Text block ::

= Messiah (UK duo) =

British techno/acid house duo

Messiah were a British techno/acid house duo formed in London in 1988 by members Mark Davies and Ali Ghani.

==Biography==
Known for their heavy use of sampling quotes from films, melodic female vocals, and aggressive synthesizer lines, the group released two full-length albums and several singles during the 1990s, the first being “20,000 Hardcore Members” in 1991. Two singles, "Temple of Dreams" and "I Feel Love" reached the top 20 of the UK Singles Chart.

==Discography==
===Albums===
- 21st Century Jesus (1993, Warner Music UK; American Recordings US)
- Messiah Presents Progenitor (1997, Thirsty Ear)

===Singles===

Year: Single; Label; Peak chart positions
UK: AUS; US Dance
1991: "20,000 Hardcore Members"; Kickin; —; —; —
"Prince of Darkness" / "I Am Evil": Deja Vu; —; —; —
"There Is No Law": Kickin; —; —; —
1992: "Temple of Dreams"; 20; 105; 10
"There Is No Law": —; —; —
"I Feel Love": 19; 66; 15
1993: "Thunderdome"; WEA; 29; —; —
1996: "Sway"; Some Bizzare; —; —; —
1997: "Let Tyrants Tremble"; —; —; —
"Meditator": Thirsty Ear; —; —; —
"—" denotes releases that did not chart.

Work to complete ::
(a) Reproduce the part of the Messiah article starting at "Year: Single; Label;" and ending at "did not chart.", replacing "Kickin" with "Kickin Records" wherever it appears.
(b) Turn the Messiah article's paragraph beginning "Known for their heavy use" into a short list that keeps its main facts.

(Saved data entries)

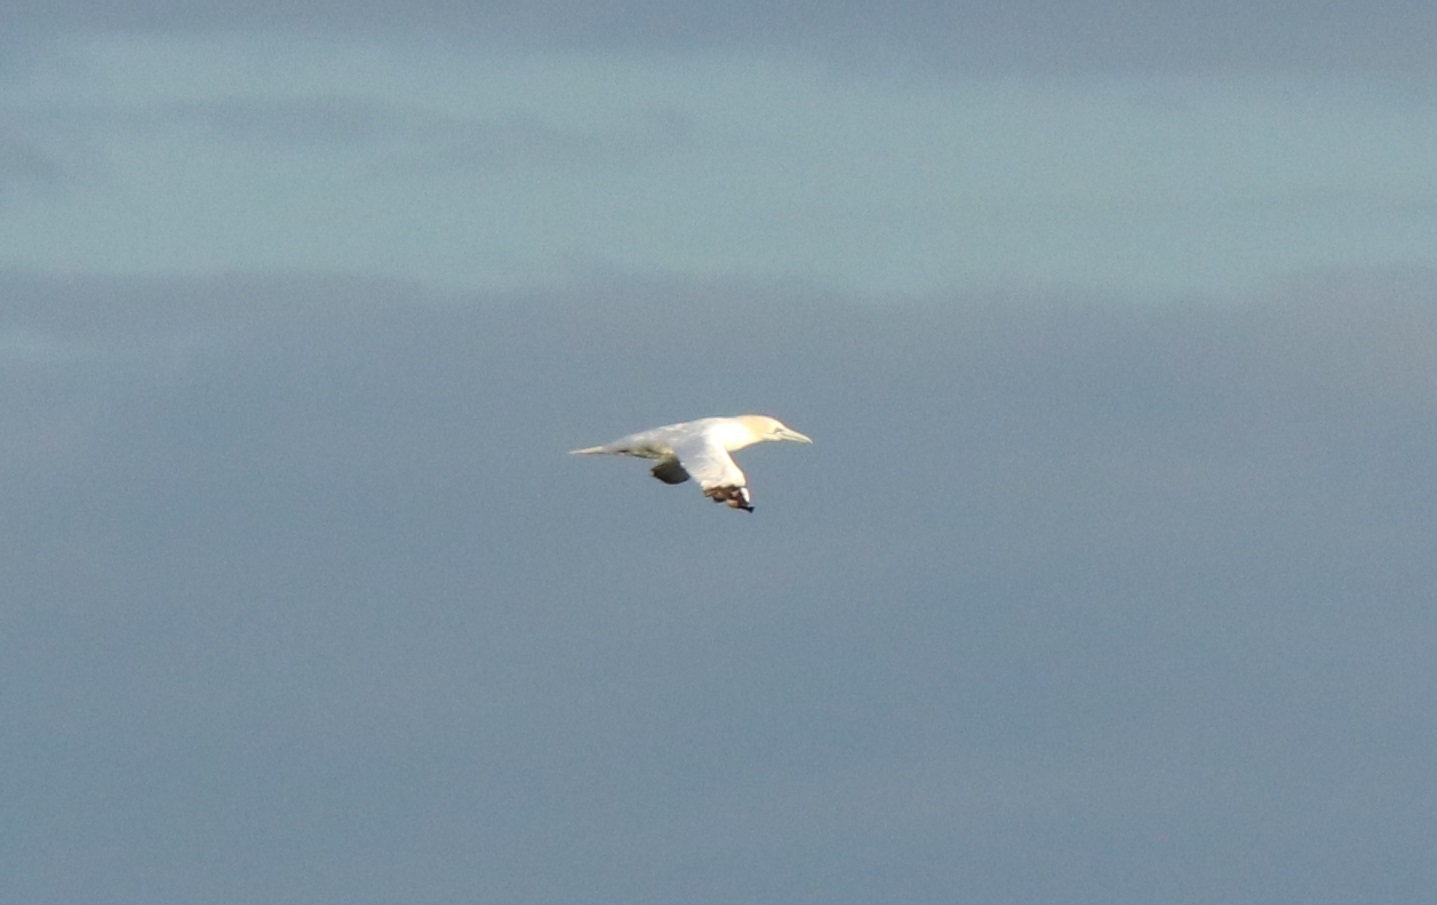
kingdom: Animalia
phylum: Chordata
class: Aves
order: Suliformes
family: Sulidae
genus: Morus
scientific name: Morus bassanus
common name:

Results by task ::
(a)
Year: Single; Label; Peak chart positions
UK: AUS; US Dance
1991: "20,000 Hardcore Members"; Kickin Records; —; —; —
"Prince of Darkness" / "I Am Evil": Deja Vu; —; —; —
"There Is No Law": Kickin Records; —; —; —
1992: "Temple of Dreams"; 20; 105; 10
"There Is No Law": —; —; —
"I Feel Love": 19; 66; 15
1993: "Thunderdome"; WEA; 29; —; —
1996: "Sway"; Some Bizzare; —; —; —
1997: "Let Tyrants Tremble"; —; —; —
"Meditator": Thirsty Ear; —; —; —
"—" denotes releases that did not chart.

(b)
- Style: film quote samples, melodic female vocals, aggressive synthesizer lines
- Output in the 1990s: two full-length albums and several singles
- First release: "20,000 Hardcore Members" (1991)
- UK top 20 singles: "Temple of Dreams" and "I Feel Love"